**WHAT TO WORK ON**. Look through the records below and collect all lines that hold the string "который".

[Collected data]
====================
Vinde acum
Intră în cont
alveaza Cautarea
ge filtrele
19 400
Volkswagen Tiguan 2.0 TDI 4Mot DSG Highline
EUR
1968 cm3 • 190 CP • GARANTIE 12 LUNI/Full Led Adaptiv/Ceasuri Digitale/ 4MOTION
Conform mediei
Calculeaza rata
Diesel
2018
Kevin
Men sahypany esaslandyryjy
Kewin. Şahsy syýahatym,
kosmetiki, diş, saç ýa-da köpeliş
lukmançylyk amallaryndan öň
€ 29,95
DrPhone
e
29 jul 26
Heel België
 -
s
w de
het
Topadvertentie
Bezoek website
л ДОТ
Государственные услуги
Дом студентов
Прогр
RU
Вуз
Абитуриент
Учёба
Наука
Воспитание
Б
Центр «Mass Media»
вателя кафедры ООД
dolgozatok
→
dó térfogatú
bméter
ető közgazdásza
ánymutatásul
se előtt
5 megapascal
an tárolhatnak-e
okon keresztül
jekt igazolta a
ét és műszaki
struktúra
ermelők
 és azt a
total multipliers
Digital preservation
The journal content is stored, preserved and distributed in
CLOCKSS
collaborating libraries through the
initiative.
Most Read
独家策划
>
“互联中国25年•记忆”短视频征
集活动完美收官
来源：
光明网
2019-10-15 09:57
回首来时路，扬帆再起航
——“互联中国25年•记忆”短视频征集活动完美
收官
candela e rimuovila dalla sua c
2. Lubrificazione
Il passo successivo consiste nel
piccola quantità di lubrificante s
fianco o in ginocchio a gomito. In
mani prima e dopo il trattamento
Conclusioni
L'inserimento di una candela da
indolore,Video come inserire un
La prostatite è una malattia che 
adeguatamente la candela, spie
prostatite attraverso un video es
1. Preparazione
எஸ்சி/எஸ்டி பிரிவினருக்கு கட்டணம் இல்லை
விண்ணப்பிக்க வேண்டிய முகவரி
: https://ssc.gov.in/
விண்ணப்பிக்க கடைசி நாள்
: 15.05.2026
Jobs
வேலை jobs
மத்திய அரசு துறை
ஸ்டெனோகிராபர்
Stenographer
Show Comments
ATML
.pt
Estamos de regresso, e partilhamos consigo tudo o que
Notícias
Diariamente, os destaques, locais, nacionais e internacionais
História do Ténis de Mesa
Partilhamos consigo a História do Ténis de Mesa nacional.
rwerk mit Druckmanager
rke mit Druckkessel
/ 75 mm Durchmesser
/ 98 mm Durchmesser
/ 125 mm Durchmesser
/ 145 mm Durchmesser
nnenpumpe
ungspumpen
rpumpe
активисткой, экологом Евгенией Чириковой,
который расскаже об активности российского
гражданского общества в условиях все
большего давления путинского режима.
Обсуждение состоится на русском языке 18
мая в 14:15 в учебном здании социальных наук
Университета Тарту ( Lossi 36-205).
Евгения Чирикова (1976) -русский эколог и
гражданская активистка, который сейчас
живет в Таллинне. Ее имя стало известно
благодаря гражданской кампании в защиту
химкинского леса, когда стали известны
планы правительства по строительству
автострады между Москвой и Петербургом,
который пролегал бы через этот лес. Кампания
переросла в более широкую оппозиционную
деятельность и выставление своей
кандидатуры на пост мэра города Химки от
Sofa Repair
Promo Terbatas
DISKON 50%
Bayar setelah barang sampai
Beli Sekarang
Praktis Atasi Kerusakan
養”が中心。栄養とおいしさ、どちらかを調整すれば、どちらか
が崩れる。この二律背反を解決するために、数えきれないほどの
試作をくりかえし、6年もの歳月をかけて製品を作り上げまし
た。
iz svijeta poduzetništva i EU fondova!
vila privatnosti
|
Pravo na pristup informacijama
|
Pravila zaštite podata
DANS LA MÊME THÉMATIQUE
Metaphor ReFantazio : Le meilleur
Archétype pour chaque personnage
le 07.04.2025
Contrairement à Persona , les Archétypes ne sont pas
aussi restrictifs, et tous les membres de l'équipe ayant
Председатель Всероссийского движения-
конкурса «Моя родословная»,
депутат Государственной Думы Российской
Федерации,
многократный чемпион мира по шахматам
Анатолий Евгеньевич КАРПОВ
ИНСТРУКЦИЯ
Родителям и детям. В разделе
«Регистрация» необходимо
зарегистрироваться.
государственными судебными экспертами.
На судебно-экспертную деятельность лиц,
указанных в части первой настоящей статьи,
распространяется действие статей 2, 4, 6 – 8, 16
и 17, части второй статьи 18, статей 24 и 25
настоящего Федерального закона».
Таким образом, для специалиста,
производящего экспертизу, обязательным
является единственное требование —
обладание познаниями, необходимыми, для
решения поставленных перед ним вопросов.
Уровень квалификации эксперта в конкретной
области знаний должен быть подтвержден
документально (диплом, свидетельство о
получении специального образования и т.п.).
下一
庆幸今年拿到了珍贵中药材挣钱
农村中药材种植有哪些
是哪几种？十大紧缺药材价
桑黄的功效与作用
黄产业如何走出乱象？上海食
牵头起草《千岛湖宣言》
====================
**THE ANSWER**.
который расскаже об активности российского
гражданская активистка, который сейчас
который пролегал бы через этот лес. Кампания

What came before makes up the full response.